Johnathan Sullivan

No. 97
- Position: Defensive tackle

Personal information
- Born: January 21, 1981 (age 45) Griffin, Georgia, U.S.
- Listed height: 6 ft 3 in (1.91 m)
- Listed weight: 315 lb (143 kg)

Career information
- High school: Griffin (Griffin, Georgia)
- College: Georgia (2000–2002)
- NFL draft: 2003: 1st round, 6th overall

Career history
- New Orleans Saints (2003–2005); New England Patriots (2006);

Awards and highlights
- PFWA All-Rookie Team (2003); First-team All-SEC (2002);

Career NFL statistics
- Tackles: 78
- Sacks: 1.5
- Passes defended: 3
- Forced fumbles: 1
- Stats at Pro Football Reference

= Johnathan Sullivan =

American football player (born 1981)

Johnathan Lamar Sullivan (born January 21, 1981) is an American former professional football player who was a defensive tackle in the National Football League (NFL). He played college football at Georgia and was selected sixth overall by the New Orleans Saints in the 2003 NFL draft.

==Professional career==
Sullivan was selected sixth overall by the New Orleans Saints in the 2003 NFL draft.

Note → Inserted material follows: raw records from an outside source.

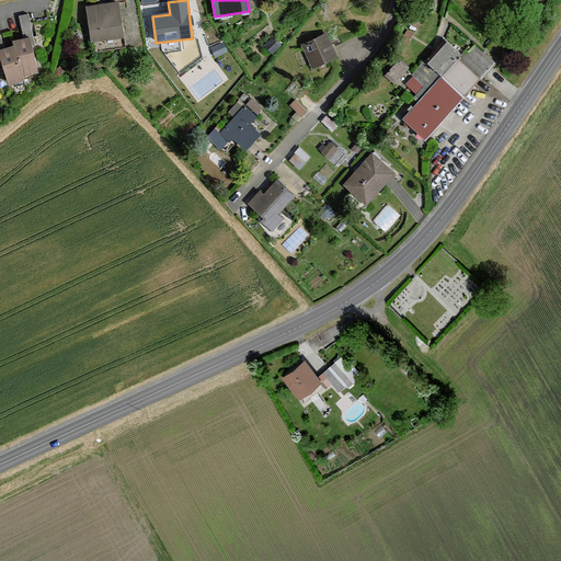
[(91,43),(123,38),(118,3),(86,8),(91,43)]
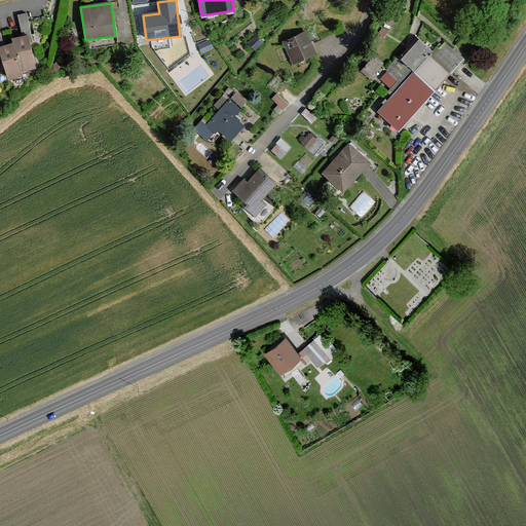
[(12,42),(20,72),(35,69),(28,38),(32,37),(27,13),(17,15),(22,35),(11,38),(12,42)]
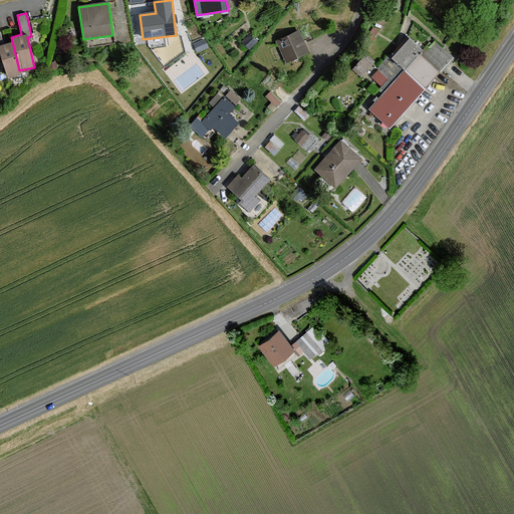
[(20,74),(19,70),(12,41),(4,43),(0,29),(0,54),(7,77),(20,74)]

In the 2004 preseason, Sullivan reported to training camp out of shape, at nearly 350 pounds, and lost his starting job. Sullivan was inactive for the final eight games of the 2004 season due to a combination of poor play, bad attitude and lackluster work ethic. When Sullivan was inactive for a game against the Atlanta Falcons, he appeared in the press box for the pregame meal.

In the 2005 preseason, Saints general manager Mickey Loomis pulled Sullivan out of a team meeting to tell him to improve his diet and behavior.

In June 2006, the Saints traded Sullivan to the New England Patriots in exchange for wide receiver Bethel Johnson. Neither Johnson nor Sullivan ever played for his new team, as Johnson was waived and signed with the Minnesota Vikings in September 2006. Sullivan never played for New England and was waived on October 9, 2006.

==Personal life==
On June 26, 2006, Sullivan was stopped by police near Atlanta and charged with possession of less than an ounce of marijuana, among other charges.